The 2003 vintage began with a winter divided in two weather-wise. Relatively warm weather from the beginning of October to early January was followed by an intensely cold, dry period from January to the end of February, when temperatures fell to minus 10°C for a long time. Extremely dry conditions began in February with a shortage of rainfall that lasted through to the end of September.
Renewal of growth
A warm, dry month of March stimulated the start of growth.
At the start of April, a cold snap stopped development and caused frost damage in all vineyards, affecting anything from a few buds to the entire plot. The end of April was very hot, leading to spectacular growth, such that development was a week in advance compared with a normal year.

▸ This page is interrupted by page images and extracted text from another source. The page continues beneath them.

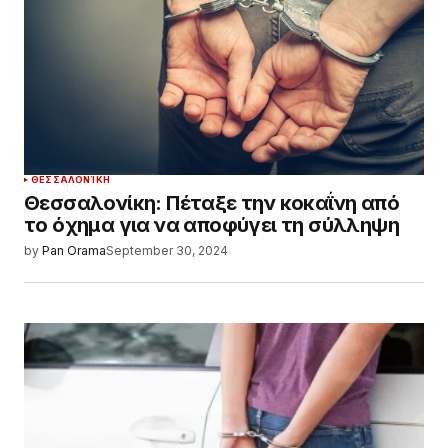
ΘΕΣΣΑΛΟΝΊΚΗ
Θεσσαλονίκη: Πέταξε την κοκαΐνη από
το όχημα για να αποφύγει τη σύλληψη
by
Pan Orama
September 30, 2024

This advance continued during the rest of the season, which was hot and dry for all of us, without causing the vines to struggle due to the lack of water. Grape development was equally spectacular; bunches ripened very quickly, taking the vine growers by surprise. I had originally planned to start picking on 06 September, changed it once to 03 September, then again to 01 and ultimately started on 27 August. The phenomenon that had contributed to this early harvest - thus invalidating the "100-day rule" - was due to sugar concentration by evaporation, resulting in grapes with a high sugar content and skins that were already slack. Added to this, there was a rapid drop in acidity levels. In these very hot conditions, there was a danger of rapid decline in the event of a storm or of prolonged bad weather.
Picking lasted only five days, which confirmed my predictions of a small harvest. Because the heat continued during picking, we hired a refrigerated truck to allow us to bring in the grapes in the best possible condition.
Vinification of such an early-maturing year is a relatively delicate operation and this vintage will therefore be more of a "wine-makers' vintage" than others.
The wines are now in the cellar and confirming our small yields, which are roughly 40% below those authorised. This is a "hedonist's vintage"; it is extraordinarily fruity, has strong colour intensity and tannins that are currently very much in evidence, but which will mellow and become more refined during the maturing process.